Task objective: Keep every character as it is and output all of the records.

-*-*-

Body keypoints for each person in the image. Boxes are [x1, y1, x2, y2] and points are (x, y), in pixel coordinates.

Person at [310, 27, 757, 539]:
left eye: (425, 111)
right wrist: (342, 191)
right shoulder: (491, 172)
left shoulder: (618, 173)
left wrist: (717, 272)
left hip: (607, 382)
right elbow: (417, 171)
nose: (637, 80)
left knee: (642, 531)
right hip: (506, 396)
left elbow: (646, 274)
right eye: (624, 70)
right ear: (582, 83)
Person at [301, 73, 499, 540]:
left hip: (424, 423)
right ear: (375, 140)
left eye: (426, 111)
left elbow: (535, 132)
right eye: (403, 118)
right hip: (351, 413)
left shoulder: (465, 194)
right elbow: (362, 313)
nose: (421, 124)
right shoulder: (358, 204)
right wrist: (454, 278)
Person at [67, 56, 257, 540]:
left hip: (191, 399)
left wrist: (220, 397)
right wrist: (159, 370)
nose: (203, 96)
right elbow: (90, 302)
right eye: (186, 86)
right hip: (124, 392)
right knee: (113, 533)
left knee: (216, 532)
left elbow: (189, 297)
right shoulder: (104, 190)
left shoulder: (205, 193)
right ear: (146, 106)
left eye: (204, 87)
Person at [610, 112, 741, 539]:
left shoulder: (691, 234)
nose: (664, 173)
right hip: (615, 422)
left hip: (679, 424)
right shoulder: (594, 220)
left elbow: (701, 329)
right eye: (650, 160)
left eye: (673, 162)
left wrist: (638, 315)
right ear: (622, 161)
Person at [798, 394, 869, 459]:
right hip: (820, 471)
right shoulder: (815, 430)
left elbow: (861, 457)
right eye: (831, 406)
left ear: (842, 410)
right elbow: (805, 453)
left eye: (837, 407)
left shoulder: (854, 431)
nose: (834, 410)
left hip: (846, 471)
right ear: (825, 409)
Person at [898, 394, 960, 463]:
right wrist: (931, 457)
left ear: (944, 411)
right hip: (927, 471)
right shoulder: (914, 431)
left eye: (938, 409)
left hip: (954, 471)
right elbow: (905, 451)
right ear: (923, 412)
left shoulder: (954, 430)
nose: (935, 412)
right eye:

-*-*-

Result below:
Body keypoints for each person in the image. Boxes are [x1, y1, x2, y2] and points are (x, y), in pixel coordinates.

Person at [310, 27, 757, 539]:
left eye: (425, 111)
right wrist: (342, 191)
right shoulder: (491, 172)
left shoulder: (618, 173)
left wrist: (717, 272)
left hip: (607, 382)
right elbow: (417, 171)
nose: (637, 80)
left knee: (642, 531)
right hip: (506, 396)
left elbow: (646, 274)
right eye: (624, 70)
right ear: (582, 83)
Person at [301, 73, 499, 540]:
left hip: (424, 423)
right ear: (375, 140)
left eye: (426, 111)
left elbow: (535, 132)
right eye: (403, 118)
right hip: (351, 413)
left shoulder: (465, 194)
right elbow: (362, 313)
nose: (421, 124)
right shoulder: (358, 204)
right wrist: (454, 278)
Person at [67, 56, 257, 540]:
left hip: (191, 399)
left wrist: (220, 397)
right wrist: (159, 370)
nose: (203, 96)
right elbow: (90, 302)
right eye: (186, 86)
right hip: (124, 392)
right knee: (113, 533)
left knee: (216, 532)
left elbow: (189, 297)
right shoulder: (104, 190)
left shoulder: (205, 193)
right ear: (146, 106)
left eye: (204, 87)
Person at [610, 112, 741, 539]:
left shoulder: (691, 234)
nose: (664, 173)
right hip: (615, 422)
left hip: (679, 424)
right shoulder: (594, 220)
left elbow: (701, 329)
right eye: (650, 160)
left eye: (673, 162)
left wrist: (638, 315)
right ear: (622, 161)
Person at [798, 394, 869, 459]:
right hip: (820, 471)
right shoulder: (815, 430)
left elbow: (861, 457)
right eye: (831, 406)
left ear: (842, 410)
right elbow: (805, 453)
left eye: (837, 407)
left shoulder: (854, 431)
nose: (834, 410)
left hip: (846, 471)
right ear: (825, 409)
Person at [898, 394, 960, 463]:
right wrist: (931, 457)
left ear: (944, 411)
right hip: (927, 471)
right shoulder: (914, 431)
left eye: (938, 409)
left hip: (954, 471)
right elbow: (905, 451)
right ear: (923, 412)
left shoulder: (954, 430)
nose: (935, 412)
right eye:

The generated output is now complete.